Ordinarily, under the well-pleaded complaint rule, in order to be removable,
federal jurisdiction must be pleaded in a plaintiff’s complaint. See Pascack Valley Hosp.
v. Local 464A UFCW Welfare Reimbursement Plan,
388 F.3d 393, 399 (3d Cir. 2004).
“[A] case may not be removed to federal court on the basis of a federal defense, including
the defense of preemption . . . .”
Caterpillar, 482 U.S. at 393. But the doctrine of
complete preemption creates an exception to the well-pleaded complaint rule Aetna
Health Inc. v. Davila,
542 U.S. 200, 207 (2004);
Pascack, 388 F.3d at 400.
Under the doctrine of complete preemption, “Congress may so completely pre-
empt a particular area that any civil complaint raising this select group of claims is
necessarily federal in character.”
Pascack, 388 F.3d at 400 (quotation omitted). State
law claims are completely preempted by the LMRA when the claims are “substantially
dependent upon analysis of the terms of an agreement made between the parties in a labor
contract . . . .” Allis-Chalmers Corp. v. Lueck,
471 U.S. 202, 220 (1985); see
Kline, 386
F.3d at 252.
The District Court properly concluded Johnson’s claim would be substantially
dependent upon analysis of the terms of an agreement made between the parties in a labor
4
contract. Johnson’s argument the Policy Against Harassment is a stand-alone contract is
unpersuasive. The CBA explicitly authorizes the negotiation of deal memos between the
Union and employers covered by the CBA, including NBC. The 2007 Deal Memo
signed by Johnson states in relevant part: “This deal memo and any applicable collective
bargaining agreement (“CBA”) shall constitute our full understanding and shall supersede
any oral or written terms not specifically set forth on this memo or in its attachments.”
Accordingly, as the District Court noted, the CBA and Deal Memos together memorialize
the terms of agreement negotiated between NBC and the Union.

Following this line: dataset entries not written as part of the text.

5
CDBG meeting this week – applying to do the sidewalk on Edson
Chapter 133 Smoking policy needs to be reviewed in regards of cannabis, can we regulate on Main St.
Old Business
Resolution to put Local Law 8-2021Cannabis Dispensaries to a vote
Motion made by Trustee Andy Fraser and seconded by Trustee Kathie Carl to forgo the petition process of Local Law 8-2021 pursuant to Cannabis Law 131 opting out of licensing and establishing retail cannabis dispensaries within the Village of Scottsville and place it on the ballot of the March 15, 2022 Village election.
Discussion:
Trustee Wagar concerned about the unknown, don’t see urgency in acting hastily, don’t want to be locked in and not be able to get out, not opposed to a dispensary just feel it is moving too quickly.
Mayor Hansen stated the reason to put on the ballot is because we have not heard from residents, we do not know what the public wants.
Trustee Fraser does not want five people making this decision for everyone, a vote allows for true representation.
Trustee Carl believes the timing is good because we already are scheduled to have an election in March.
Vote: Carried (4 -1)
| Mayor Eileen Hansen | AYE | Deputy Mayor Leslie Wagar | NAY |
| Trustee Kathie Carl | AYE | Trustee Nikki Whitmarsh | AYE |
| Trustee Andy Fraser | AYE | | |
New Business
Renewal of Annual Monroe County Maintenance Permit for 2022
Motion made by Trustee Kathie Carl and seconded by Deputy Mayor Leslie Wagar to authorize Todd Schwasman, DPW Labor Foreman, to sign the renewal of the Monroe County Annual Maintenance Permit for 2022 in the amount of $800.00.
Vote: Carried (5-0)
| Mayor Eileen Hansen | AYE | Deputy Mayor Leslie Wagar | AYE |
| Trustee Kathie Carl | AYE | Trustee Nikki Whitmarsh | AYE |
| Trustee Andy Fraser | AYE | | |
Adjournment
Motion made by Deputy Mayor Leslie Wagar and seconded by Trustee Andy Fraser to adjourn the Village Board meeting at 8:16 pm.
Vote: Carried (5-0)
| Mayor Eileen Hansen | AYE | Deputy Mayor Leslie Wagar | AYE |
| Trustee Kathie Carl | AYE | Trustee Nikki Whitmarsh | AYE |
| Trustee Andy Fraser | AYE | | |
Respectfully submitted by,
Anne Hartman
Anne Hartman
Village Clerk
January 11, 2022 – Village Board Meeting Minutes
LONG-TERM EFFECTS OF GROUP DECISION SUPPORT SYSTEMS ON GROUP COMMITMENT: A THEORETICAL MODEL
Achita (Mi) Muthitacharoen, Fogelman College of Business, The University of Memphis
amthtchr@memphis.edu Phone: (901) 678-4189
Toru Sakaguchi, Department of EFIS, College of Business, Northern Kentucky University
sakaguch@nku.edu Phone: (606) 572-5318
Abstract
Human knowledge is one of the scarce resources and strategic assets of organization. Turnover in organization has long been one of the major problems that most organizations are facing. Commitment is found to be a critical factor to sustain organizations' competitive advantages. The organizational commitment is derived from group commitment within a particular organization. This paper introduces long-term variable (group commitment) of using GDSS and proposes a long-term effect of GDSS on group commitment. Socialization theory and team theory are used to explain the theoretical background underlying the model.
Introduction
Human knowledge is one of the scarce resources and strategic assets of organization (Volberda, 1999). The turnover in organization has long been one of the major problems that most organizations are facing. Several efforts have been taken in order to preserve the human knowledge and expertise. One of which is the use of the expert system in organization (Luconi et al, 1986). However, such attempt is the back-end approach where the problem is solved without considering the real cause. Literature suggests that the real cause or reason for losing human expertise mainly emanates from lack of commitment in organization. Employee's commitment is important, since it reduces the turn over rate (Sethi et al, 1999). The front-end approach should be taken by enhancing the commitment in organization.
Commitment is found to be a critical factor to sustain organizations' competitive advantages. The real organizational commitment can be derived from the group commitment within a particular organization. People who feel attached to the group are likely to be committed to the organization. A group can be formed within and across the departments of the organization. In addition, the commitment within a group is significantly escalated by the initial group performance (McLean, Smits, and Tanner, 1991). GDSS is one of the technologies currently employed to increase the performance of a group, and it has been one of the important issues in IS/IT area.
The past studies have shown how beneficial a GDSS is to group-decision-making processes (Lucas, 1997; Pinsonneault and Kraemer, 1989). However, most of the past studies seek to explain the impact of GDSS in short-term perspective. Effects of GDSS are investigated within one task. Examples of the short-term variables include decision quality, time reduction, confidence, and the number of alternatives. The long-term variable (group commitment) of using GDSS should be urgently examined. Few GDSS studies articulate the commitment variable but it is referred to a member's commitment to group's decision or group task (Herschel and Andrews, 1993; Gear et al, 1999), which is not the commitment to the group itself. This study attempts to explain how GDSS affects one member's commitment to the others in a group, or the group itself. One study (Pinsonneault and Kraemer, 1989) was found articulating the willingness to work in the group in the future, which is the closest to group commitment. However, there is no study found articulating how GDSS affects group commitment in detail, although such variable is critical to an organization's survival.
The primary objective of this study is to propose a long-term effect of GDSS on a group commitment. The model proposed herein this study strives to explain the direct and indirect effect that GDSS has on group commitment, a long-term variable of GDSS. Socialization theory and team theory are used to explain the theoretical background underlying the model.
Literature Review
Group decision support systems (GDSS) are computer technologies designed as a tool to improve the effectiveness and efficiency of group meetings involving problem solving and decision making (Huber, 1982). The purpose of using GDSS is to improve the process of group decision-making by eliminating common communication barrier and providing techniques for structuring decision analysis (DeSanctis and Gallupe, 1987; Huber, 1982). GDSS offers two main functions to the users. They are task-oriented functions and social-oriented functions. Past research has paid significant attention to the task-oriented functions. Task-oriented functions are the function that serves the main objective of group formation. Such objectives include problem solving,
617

Cf.
Caterpillar, 482
U.S. at 395; Beidleman v. Stroh Brewing Co.,
182 F.3d 225, 230-31 (3d Cir. 1999).
Johnson implicitly acknowledged this when he initialed the 2006 and 2007 Deal Memos
“As Per 52,” and “As Per Local 52.”
Moreover, the Deal Memos incorporate NBC policies including the Policy Against
Harassment. The 2007 Deal Memo specifically lists and incorporates the Policy by
reference. See
Allis-Chalmers, 471 U.S. at 204. “[T]he right asserted . . . derives from
the contract . . . [and] any attempt to assess liability here inevitably will involve contract
interpretation.”
Id. at 218. Although Johnson did not acknowledge receipt of the Policy
on the face of the Deal Memos, he does not contest he signed the Deal Memos or
received the Policy Against Harassment.
Johnson’s argument that the CBA and Policy complaint processes are in conflict
only underlines that his claim is substantially dependent on interpretation of the terms of
agreement in the labor contract at issue. The CBA, Deal Memos, and the Policy all must
5
be interpreted to determine whether the complaint procedures are mutually exclusive and,
if so, which complaint procedure controls. The complaint procedures are not mutually
exclusive. The grievance procedure in the CBA requires the Union and the employer to
resolve “[a]ll complaints, disputes or questions as to the interpretation, application or
performance of [the CBA] . . . .” using procedures set forth in the CBA. Conversely, the
Policy requires the employee to report the conduct to NBC so it may investigate the
allegation and determine whether it will take remedial action. Accordingly, the Union’s
filing and resolution of a grievance on behalf of Johnson would not be inconsistent with
Johnson’s notice to NBC of the purported harassment. But even if the procedures were
inconsistent, Johnson’s claim is completely preempted because both the CBA and the
Policy would need to be interpreted to determine which is controlling.
For the foregoing reasons, we will affirm the judgment of the District Court.